- **WRITTEN TASK**
There is material below. Print exactly the lines starting at the line with "Golf Courses & Sports Faci" and ending at the line with "presentations", ends included, and no others.

- - - - - - -

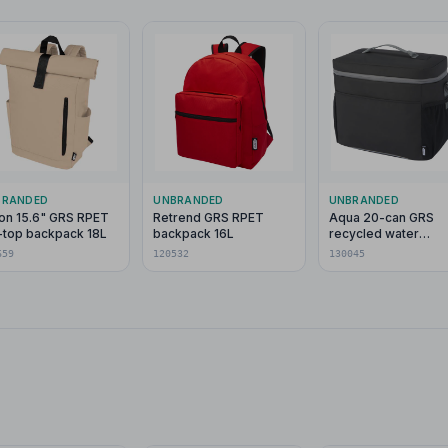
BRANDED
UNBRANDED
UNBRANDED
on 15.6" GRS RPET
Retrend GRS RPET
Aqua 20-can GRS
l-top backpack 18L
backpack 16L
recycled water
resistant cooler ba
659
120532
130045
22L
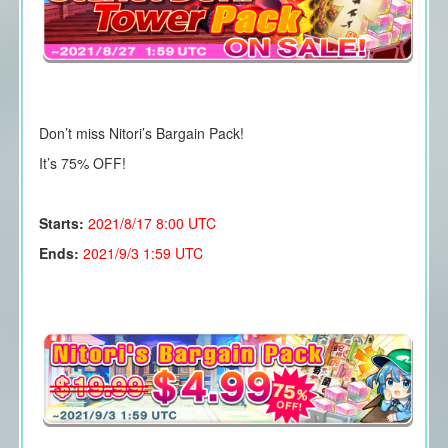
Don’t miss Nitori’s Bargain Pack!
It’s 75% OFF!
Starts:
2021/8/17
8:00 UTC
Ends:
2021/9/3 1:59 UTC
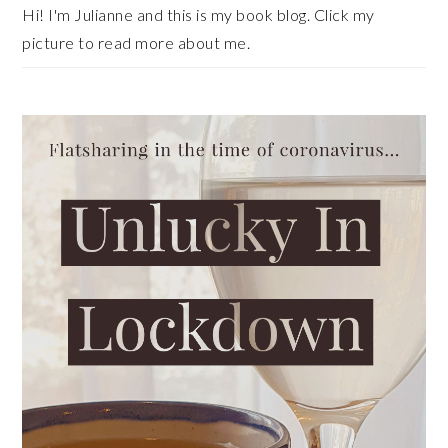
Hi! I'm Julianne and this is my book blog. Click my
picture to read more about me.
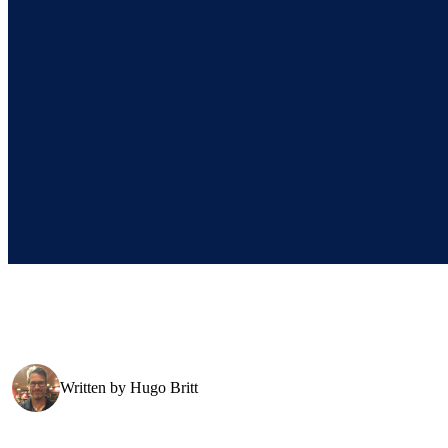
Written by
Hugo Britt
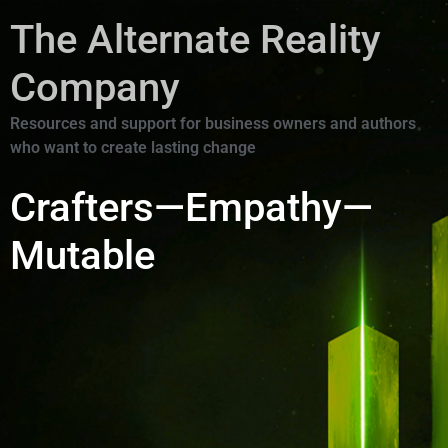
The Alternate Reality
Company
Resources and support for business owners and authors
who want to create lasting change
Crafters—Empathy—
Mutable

- - - - - - -

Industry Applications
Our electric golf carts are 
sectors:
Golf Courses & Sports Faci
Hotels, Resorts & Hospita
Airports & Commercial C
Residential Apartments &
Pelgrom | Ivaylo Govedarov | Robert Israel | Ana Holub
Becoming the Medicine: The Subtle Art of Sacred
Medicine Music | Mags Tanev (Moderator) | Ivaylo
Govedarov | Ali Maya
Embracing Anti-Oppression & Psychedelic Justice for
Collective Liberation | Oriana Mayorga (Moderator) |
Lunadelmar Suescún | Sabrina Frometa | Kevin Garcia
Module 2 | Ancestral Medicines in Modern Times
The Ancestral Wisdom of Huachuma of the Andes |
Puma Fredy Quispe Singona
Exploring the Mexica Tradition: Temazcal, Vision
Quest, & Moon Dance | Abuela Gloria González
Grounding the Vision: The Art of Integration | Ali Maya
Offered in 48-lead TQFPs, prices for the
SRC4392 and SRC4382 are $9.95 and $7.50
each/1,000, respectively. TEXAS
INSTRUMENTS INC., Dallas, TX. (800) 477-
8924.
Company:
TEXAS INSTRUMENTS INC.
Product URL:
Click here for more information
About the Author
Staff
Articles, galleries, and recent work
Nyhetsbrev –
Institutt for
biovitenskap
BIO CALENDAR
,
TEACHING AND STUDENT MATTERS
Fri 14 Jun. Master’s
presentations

- - - - - - -

- **FINAL ANSWER**
Golf Courses & Sports Faci
Hotels, Resorts & Hospita
Airports & Commercial C
Residential Apartments &
Pelgrom | Ivaylo Govedarov | Robert Israel | Ana Holub
Becoming the Medicine: The Subtle Art of Sacred
Medicine Music | Mags Tanev (Moderator) | Ivaylo
Govedarov | Ali Maya
Embracing Anti-Oppression & Psychedelic Justice for
Collective Liberation | Oriana Mayorga (Moderator) |
Lunadelmar Suescún | Sabrina Frometa | Kevin Garcia
Module 2 | Ancestral Medicines in Modern Times
The Ancestral Wisdom of Huachuma of the Andes |
Puma Fredy Quispe Singona
Exploring the Mexica Tradition: Temazcal, Vision
Quest, & Moon Dance | Abuela Gloria González
Grounding the Vision: The Art of Integration | Ali Maya
Offered in 48-lead TQFPs, prices for the
SRC4392 and SRC4382 are $9.95 and $7.50
each/1,000, respectively. TEXAS
INSTRUMENTS INC., Dallas, TX. (800) 477-
8924.
Company:
TEXAS INSTRUMENTS INC.
Product URL:
Click here for more information
About the Author
Staff
Articles, galleries, and recent work
Nyhetsbrev –
Institutt for
biovitenskap
BIO CALENDAR
,
TEACHING AND STUDENT MATTERS
Fri 14 Jun. Master’s
presentations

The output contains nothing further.